Una volta libravansi gli attributi divini; i metafisici s'appigliavano
all'ontologia; i teologi alla Scrittura; i poeti alle armonie del
creato. Oggi la storia universale, che discute le origini e i progressi
della società, hassi per un quinto vangelo, mentre i razionalisti
ampliano i diritti e i limiti della ragione. Oggi la critica salta in
mezzo colle civilità comparate, e colla superiorità di quelle ove
esistono le credenze; e su queste posa il diritto, che altrove è
sottoposto al successo e nelle coscienze all'utile. In conseguenza si
confonde il soprannaturale col sopra intelligibile. Comprendere quello
non possiamo, ma non perciò esso supera l'intelligenza. Dio è
sovranamente intelligibile perchè sovranamente intelligente e base
dell'intelligenza nostra, eppure trascende questa nell'essenza sua: ma
ciò che in lui non comprendiamo non si discerne da ciò che comprendiamo.
Altrettanto è nelle opere sue. Il soprintelligibile non è
necessariamente sopranaturale, giacchè l'intelligenza nostra non è
adequata a tutta la natura.
Oggi poi il lato storico di Dio e del suo Cristo è divenuto il
principale studio della scuola teologica, e vedemmo di qual passo
procedano i filosofi odierni della storia: l'asserire costa sì poco!

--------

* _Scopo del compito_: Secondo il testo estratto, che cosa è divenuto oggi il principale studio della scuola teologica?

* _Voci fornite_:
--------

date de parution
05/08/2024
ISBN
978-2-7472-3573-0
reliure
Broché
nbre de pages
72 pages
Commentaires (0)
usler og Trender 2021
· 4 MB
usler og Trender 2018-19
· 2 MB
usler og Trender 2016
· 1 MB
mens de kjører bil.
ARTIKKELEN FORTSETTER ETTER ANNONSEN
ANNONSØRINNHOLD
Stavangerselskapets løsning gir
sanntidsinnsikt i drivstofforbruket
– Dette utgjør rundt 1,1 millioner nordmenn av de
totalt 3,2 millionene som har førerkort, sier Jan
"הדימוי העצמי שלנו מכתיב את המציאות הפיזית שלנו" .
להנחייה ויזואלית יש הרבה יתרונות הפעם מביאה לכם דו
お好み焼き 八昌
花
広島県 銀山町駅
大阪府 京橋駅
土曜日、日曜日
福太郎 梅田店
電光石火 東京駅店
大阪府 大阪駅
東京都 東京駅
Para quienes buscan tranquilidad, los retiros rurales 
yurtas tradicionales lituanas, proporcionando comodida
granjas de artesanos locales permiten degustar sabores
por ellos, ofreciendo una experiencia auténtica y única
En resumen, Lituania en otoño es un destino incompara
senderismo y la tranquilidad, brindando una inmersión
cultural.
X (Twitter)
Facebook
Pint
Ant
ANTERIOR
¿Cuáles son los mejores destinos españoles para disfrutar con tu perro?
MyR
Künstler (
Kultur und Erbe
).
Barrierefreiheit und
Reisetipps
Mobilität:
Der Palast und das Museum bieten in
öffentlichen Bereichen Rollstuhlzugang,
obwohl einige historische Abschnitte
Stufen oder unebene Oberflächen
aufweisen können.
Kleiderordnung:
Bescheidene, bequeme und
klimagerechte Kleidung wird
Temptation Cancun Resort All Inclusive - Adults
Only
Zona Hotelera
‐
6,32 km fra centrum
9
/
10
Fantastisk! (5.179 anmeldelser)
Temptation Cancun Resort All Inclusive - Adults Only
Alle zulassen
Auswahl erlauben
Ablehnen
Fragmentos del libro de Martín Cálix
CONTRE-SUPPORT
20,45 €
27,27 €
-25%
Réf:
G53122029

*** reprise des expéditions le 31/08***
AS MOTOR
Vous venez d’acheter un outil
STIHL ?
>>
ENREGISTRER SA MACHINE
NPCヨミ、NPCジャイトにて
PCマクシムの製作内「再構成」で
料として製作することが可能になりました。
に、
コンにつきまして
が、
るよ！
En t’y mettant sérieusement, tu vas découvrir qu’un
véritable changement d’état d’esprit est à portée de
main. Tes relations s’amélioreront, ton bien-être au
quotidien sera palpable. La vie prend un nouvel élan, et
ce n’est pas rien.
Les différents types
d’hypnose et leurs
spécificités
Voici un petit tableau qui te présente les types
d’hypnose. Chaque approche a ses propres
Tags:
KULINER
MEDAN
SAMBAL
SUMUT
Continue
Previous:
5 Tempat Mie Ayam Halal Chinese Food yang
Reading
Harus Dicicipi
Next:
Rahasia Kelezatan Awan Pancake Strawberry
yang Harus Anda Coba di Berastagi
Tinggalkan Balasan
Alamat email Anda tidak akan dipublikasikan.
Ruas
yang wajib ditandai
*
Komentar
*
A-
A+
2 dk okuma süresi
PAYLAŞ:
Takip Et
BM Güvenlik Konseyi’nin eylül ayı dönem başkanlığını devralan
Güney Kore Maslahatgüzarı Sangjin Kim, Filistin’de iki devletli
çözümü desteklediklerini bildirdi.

--------

* _Soluzione_: Il lato storico di Dio e del suo Cristo.